▶ **Saved entries**:
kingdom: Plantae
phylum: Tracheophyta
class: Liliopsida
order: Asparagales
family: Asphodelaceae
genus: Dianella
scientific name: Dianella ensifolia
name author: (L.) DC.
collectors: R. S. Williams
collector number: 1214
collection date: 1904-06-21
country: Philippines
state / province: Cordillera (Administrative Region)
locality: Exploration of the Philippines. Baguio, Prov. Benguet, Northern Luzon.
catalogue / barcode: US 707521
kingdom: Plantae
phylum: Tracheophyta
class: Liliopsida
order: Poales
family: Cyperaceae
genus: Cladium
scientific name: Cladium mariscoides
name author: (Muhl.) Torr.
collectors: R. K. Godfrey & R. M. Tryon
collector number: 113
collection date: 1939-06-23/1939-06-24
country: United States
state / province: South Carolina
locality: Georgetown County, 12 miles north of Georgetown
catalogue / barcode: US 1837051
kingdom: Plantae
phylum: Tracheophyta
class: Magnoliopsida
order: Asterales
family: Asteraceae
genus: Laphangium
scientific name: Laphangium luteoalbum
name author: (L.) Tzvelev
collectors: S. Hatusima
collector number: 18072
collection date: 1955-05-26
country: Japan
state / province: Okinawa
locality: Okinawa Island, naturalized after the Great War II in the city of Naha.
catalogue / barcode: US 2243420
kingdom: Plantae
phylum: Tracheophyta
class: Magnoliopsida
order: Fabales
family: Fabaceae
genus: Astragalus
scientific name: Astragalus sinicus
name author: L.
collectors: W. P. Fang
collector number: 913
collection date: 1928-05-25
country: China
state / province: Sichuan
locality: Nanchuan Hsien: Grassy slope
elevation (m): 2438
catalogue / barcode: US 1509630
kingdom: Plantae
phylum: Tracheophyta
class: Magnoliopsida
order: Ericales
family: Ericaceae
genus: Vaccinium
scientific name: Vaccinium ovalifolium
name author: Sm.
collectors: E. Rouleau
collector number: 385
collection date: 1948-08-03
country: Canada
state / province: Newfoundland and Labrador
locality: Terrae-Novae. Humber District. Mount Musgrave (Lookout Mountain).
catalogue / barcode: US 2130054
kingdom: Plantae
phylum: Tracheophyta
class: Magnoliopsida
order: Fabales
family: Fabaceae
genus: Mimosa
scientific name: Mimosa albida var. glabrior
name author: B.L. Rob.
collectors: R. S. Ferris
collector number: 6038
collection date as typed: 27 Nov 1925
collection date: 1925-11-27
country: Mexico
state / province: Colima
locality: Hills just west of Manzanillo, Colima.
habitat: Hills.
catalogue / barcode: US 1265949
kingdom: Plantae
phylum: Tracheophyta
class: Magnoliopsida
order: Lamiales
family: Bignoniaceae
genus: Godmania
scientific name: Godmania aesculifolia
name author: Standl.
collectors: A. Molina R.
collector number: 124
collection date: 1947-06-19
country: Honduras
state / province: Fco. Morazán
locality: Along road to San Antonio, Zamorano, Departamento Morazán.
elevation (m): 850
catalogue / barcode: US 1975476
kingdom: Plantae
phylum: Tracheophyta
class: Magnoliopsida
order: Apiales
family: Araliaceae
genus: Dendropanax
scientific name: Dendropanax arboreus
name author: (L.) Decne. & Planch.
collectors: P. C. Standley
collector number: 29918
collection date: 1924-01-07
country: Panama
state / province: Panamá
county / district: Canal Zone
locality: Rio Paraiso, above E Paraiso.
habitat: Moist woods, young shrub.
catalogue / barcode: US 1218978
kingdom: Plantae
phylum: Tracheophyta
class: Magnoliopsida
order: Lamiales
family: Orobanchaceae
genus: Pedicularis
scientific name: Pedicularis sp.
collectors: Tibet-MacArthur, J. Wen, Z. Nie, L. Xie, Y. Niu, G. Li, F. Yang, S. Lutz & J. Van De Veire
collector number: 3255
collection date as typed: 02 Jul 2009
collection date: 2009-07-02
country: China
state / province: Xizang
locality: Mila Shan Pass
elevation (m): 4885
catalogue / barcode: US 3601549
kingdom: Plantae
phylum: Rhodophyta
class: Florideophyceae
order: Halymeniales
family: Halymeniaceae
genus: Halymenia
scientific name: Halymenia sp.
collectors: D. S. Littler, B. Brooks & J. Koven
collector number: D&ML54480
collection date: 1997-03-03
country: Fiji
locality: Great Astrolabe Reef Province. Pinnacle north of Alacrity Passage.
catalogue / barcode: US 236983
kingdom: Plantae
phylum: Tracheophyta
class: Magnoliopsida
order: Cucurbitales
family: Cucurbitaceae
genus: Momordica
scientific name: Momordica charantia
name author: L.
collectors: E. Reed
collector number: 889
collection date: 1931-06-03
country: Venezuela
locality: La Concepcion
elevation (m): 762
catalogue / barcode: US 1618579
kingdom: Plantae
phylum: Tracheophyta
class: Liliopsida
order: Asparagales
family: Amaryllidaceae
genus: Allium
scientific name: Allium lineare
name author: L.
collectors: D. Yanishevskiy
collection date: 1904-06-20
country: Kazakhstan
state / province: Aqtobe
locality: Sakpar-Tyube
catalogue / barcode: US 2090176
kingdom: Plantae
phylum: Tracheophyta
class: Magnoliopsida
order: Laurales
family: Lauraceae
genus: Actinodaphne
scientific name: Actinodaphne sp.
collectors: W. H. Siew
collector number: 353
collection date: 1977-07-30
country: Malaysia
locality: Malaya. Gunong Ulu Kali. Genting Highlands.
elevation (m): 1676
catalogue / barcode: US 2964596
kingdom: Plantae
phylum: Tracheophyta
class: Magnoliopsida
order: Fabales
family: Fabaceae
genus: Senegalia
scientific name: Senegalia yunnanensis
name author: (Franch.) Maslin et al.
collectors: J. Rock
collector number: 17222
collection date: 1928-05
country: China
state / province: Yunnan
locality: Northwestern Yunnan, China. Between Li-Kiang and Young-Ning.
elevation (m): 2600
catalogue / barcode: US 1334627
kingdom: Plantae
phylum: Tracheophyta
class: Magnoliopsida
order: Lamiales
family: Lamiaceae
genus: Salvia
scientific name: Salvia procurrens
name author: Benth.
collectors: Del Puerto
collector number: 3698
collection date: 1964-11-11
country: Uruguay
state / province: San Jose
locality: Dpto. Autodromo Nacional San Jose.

▶ **Aim of the task**: Set out every line of the records above as a JSON list of strings, with one string per line and no blank lines.

▶ **Task solution**:
[
  "kingdom: Plantae",
  "phylum: Tracheophyta",
  "class: Liliopsida",
  "order: Asparagales",
  "family: Asphodelaceae",
  "genus: Dianella",
  "scientific name: Dianella ensifolia",
  "name author: (L.) DC.",
  "collectors: R. S. Williams",
  "collector number: 1214",
  "collection date: 1904-06-21",
  "country: Philippines",
  "state / province: Cordillera (Administrative Region)",
  "locality: Exploration of the Philippines. Baguio, Prov. Benguet, Northern Luzon.",
  "catalogue / barcode: US 707521",
  "kingdom: Plantae",
  "phylum: Tracheophyta",
  "class: Liliopsida",
  "order: Poales",
  "family: Cyperaceae",
  "genus: Cladium",
  "scientific name: Cladium mariscoides",
  "name author: (Muhl.) Torr.",
  "collectors: R. K. Godfrey & R. M. Tryon",
  "collector number: 113",
  "collection date: 1939-06-23/1939-06-24",
  "country: United States",
  "state / province: South Carolina",
  "locality: Georgetown County, 12 miles north of Georgetown",
  "catalogue / barcode: US 1837051",
  "kingdom: Plantae",
  "phylum: Tracheophyta",
  "class: Magnoliopsida",
  "order: Asterales",
  "family: Asteraceae",
  "genus: Laphangium",
  "scientific name: Laphangium luteoalbum",
  "name author: (L.) Tzvelev",
  "collectors: S. Hatusima",
  "collector number: 18072",
  "collection date: 1955-05-26",
  "country: Japan",
  "state / province: Okinawa",
  "locality: Okinawa Island, naturalized after the Great War II in the city of Naha.",
  "catalogue / barcode: US 2243420",
  "kingdom: Plantae",
  "phylum: Tracheophyta",
  "class: Magnoliopsida",
  "order: Fabales",
  "family: Fabaceae",
  "genus: Astragalus",
  "scientific name: Astragalus sinicus",
  "name author: L.",
  "collectors: W. P. Fang",
  "collector number: 913",
  "collection date: 1928-05-25",
  "country: China",
  "state / province: Sichuan",
  "locality: Nanchuan Hsien: Grassy slope",
  "elevation (m): 2438",
  "catalogue / barcode: US 1509630",
  "kingdom: Plantae",
  "phylum: Tracheophyta",
  "class: Magnoliopsida",
  "order: Ericales",
  "family: Ericaceae",
  "genus: Vaccinium",
  "scientific name: Vaccinium ovalifolium",
  "name author: Sm.",
  "collectors: E. Rouleau",
  "collector number: 385",
  "collection date: 1948-08-03",
  "country: Canada",
  "state / province: Newfoundland and Labrador",
  "locality: Terrae-Novae. Humber District. Mount Musgrave (Lookout Mountain).",
  "catalogue / barcode: US 2130054",
  "kingdom: Plantae",
  "phylum: Tracheophyta",
  "class: Magnoliopsida",
  "order: Fabales",
  "family: Fabaceae",
  "genus: Mimosa",
  "scientific name: Mimosa albida var. glabrior",
  "name author: B.L. Rob.",
  "collectors: R. S. Ferris",
  "collector number: 6038",
  "collection date as typed: 27 Nov 1925",
  "collection date: 1925-11-27",
  "country: Mexico",
  "state / province: Colima",
  "locality: Hills just west of Manzanillo, Colima.",
  "habitat: Hills.",
  "catalogue / barcode: US 1265949",
  "kingdom: Plantae",
  "phylum: Tracheophyta",
  "class: Magnoliopsida",
  "order: Lamiales",
  "family: Bignoniaceae",
  "genus: Godmania",
  "scientific name: Godmania aesculifolia",
  "name author: Standl.",
  "collectors: A. Molina R.",
  "collector number: 124",
  "collection date: 1947-06-19",
  "country: Honduras",
  "state / province: Fco. Morazán",
  "locality: Along road to San Antonio, Zamorano, Departamento Morazán.",
  "elevation (m): 850",
  "catalogue / barcode: US 1975476",
  "kingdom: Plantae",
  "phylum: Tracheophyta",
  "class: Magnoliopsida",
  "order: Apiales",
  "family: Araliaceae",
  "genus: Dendropanax",
  "scientific name: Dendropanax arboreus",
  "name author: (L.) Decne. & Planch.",
  "collectors: P. C. Standley",
  "collector number: 29918",
  "collection date: 1924-01-07",
  "country: Panama",
  "state / province: Panamá",
  "county / district: Canal Zone",
  "locality: Rio Paraiso, above E Paraiso.",
  "habitat: Moist woods, young shrub.",
  "catalogue / barcode: US 1218978",
  "kingdom: Plantae",
  "phylum: Tracheophyta",
  "class: Magnoliopsida",
  "order: Lamiales",
  "family: Orobanchaceae",
  "genus: Pedicularis",
  "scientific name: Pedicularis sp.",
  "collectors: Tibet-MacArthur, J. Wen, Z. Nie, L. Xie, Y. Niu, G. Li, F. Yang, S. Lutz & J. Van De Veire",
  "collector number: 3255",
  "collection date as typed: 02 Jul 2009",
  "collection date: 2009-07-02",
  "country: China",
  "state / province: Xizang",
  "locality: Mila Shan Pass",
  "elevation (m): 4885",
  "catalogue / barcode: US 3601549",
  "kingdom: Plantae",
  "phylum: Rhodophyta",
  "class: Florideophyceae",
  "order: Halymeniales",
  "family: Halymeniaceae",
  "genus: Halymenia",
  "scientific name: Halymenia sp.",
  "collectors: D. S. Littler, B. Brooks & J. Koven",
  "collector number: D&ML54480",
  "collection date: 1997-03-03",
  "country: Fiji",
  "locality: Great Astrolabe Reef Province. Pinnacle north of Alacrity Passage.",
  "catalogue / barcode: US 236983",
  "kingdom: Plantae",
  "phylum: Tracheophyta",
  "class: Magnoliopsida",
  "order: Cucurbitales",
  "family: Cucurbitaceae",
  "genus: Momordica",
  "scientific name: Momordica charantia",
  "name author: L.",
  "collectors: E. Reed",
  "collector number: 889",
  "collection date: 1931-06-03",
  "country: Venezuela",
  "locality: La Concepcion",
  "elevation (m): 762",
  "catalogue / barcode: US 1618579",
  "kingdom: Plantae",
  "phylum: Tracheophyta",
  "class: Liliopsida",
  "order: Asparagales",
  "family: Amaryllidaceae",
  "genus: Allium",
  "scientific name: Allium lineare",
  "name author: L.",
  "collectors: D. Yanishevskiy",
  "collection date: 1904-06-20",
  "country: Kazakhstan",
  "state / province: Aqtobe",
  "locality: Sakpar-Tyube",
  "catalogue / barcode: US 2090176",
  "kingdom: Plantae",
  "phylum: Tracheophyta",
  "class: Magnoliopsida",
  "order: Laurales",
  "family: Lauraceae",
  "genus: Actinodaphne",
  "scientific name: Actinodaphne sp.",
  "collectors: W. H. Siew",
  "collector number: 353",
  "collection date: 1977-07-30",
  "country: Malaysia",
  "locality: Malaya. Gunong Ulu Kali. Genting Highlands.",
  "elevation (m): 1676",
  "catalogue / barcode: US 2964596",
  "kingdom: Plantae",
  "phylum: Tracheophyta",
  "class: Magnoliopsida",
  "order: Fabales",
  "family: Fabaceae",
  "genus: Senegalia",
  "scientific name: Senegalia yunnanensis",
  "name author: (Franch.) Maslin et al.",
  "collectors: J. Rock",
  "collector number: 17222",
  "collection date: 1928-05",
  "country: China",
  "state / province: Yunnan",
  "locality: Northwestern Yunnan, China. Between Li-Kiang and Young-Ning.",
  "elevation (m): 2600",
  "catalogue / barcode: US 1334627",
  "kingdom: Plantae",
  "phylum: Tracheophyta",
  "class: Magnoliopsida",
  "order: Lamiales",
  "family: Lamiaceae",
  "genus: Salvia",
  "scientific name: Salvia procurrens",
  "name author: Benth.",
  "collectors: Del Puerto",
  "collector number: 3698",
  "collection date: 1964-11-11",
  "country: Uruguay",
  "state / province: San Jose",
  "locality: Dpto. Autodromo Nacional San Jose."
]